Assignment 3

This is an analysis of post-season statistics for the NHL and preceding leagues. I first started by loading the data into a frame.

games <- read.csv("C:/Users/egdos/Desktop/homework/ADAFall24/games.csv", header=TRUE)

Graphing Data

Next, I created a histogram showing the frequency of goals against a particular team. This showed that total goals against had a left skew.

hist(games$GA,breaks = seq(0,100,by=5),xlab="Goals Against",ylab="Frequency",main="Goals Against Frequencies")

Then, I created a graph showing the number of post-season appearances for each team in the dataset.

appear_frq <- table(games$tmID)
barplot(appear_frq[1:26],las=2,xlab="Teams",ylab="Appearances",main="# of Post-Season Appearances")
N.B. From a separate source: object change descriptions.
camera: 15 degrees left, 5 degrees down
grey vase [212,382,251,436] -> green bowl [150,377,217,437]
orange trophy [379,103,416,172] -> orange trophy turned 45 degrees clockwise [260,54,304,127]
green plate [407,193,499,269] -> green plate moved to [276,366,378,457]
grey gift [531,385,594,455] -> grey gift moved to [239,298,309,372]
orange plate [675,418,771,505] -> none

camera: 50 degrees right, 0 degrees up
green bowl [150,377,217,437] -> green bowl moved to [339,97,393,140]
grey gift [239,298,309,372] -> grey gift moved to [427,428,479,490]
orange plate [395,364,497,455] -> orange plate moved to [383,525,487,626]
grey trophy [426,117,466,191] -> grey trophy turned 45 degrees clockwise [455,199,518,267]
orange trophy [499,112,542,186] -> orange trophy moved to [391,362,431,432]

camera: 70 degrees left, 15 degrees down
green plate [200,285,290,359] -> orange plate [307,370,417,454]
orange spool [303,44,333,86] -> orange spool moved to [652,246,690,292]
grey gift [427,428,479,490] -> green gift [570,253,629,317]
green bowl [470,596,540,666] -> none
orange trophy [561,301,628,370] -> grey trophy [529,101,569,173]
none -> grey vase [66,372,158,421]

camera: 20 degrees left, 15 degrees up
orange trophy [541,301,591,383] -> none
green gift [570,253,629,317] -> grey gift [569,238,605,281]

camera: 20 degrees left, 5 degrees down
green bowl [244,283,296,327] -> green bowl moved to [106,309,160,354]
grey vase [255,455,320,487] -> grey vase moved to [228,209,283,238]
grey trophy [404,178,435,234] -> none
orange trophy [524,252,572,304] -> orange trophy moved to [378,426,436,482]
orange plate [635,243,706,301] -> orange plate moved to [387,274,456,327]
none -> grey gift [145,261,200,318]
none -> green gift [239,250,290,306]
barplot(appear_frq[27:52],las=2,xlab="Teams",ylab="Appearances",main="# of Post-Season Appearances")

barplot(appear_frq[53:77],las=2,xlab="Teams",ylab="Appearances",main="# of Post-Season Appearances")

This has been split into three graphs so the labels remain readable.

Statistical Tests

First, I found some descriptive statistics for games played, just to give an idea of why the playoff appearances numbers are not to be trusted until adjusted for the shorter post-seasons in historical periods.

  mean(games$GA)
## [1] 25.60194
  sd(games$GA)
## [1] 15.45656

The standard deviation of 15 demonstrates a wide range of goals against in this unadjusted state.

Next, I performed a test to investigate potential correlations between losses and goals against, with the theory that more goals against would have a positive correlation with number of losses.

cor.test(games$GA,games$L)
## 
##  Pearson's product-moment correlation
## 
## data:  games$GA and games$L
## t = 46.348, df = 925, p-value < 2.2e-16
## alternative hypothesis: true correlation is not equal to 0
## 95 percent confidence interval:
##  0.8155840 0.8544577
## sample estimates:
##       cor 
## 0.8360672

The theory is proven right. There is a relatively strong correlation with a highly significant p-value (p<0.01).

But does this set of stats hold true for the modern NHL? I grew curious, and created a variation of the argument for the modern NHL (post-1967), followed by the correlation for the premodern era.

cor.test(games$L[games$year>1966],games$GA[games$year>1966])
## 
##  Pearson's product-moment correlation
## 
## data:  games$L[games$year > 1966] and games$GA[games$year > 1966]
## t = 34.192, df = 679, p-value < 2.2e-16
## alternative hypothesis: true correlation is not equal to 0
## 95 percent confidence interval:
##  0.7660003 0.8214046
## sample estimates:
##       cor 
## 0.7953578
cor.test(games$L[games$year<1966],games$GA[games$year<1966])
## 
##  Pearson's product-moment correlation
## 
## data:  games$L[games$year < 1966] and games$GA[games$year < 1966]
## t = 24.456, df = 240, p-value < 2.2e-16
## alternative hypothesis: true correlation is not equal to 0
## 95 percent confidence interval:
##  0.8043517 0.8774046
## sample estimates:
##       cor 
## 0.8447693

The correlation does have a slight difference between the two eras. I then performed a t-test on the goals against data for the two periods, dividing the number of goals by the number of games to try and control for the longer post-season of the modern period.

t.test((games$GA[games$year>1966]/games$G[games$year>1966]),(games$GA[games$year<1966]/games$G[games$year<1966]))
## 
##  Welch Two Sample t-test
## 
## data:  (games$GA[games$year > 1966]/games$G[games$year > 1966]) and (games$GA[games$year < 1966]/games$G[games$year < 1966])
## t = 11.587, df = 399.96, p-value < 2.2e-16
## alternative hypothesis: true difference in means is not equal to 0
## 95 percent confidence interval:
##  0.7207753 1.0153335
## sample estimates:
## mean of x mean of y 
##  3.285313  2.417259

There is a significant difference between the mean goals against that cannot be solely attributed to more games being played in the modern post-season. I think for a continuation of this project I would like to look at the data set’s player data and track changes in player scoring over time to see if there are trends based on eras and major rule changes.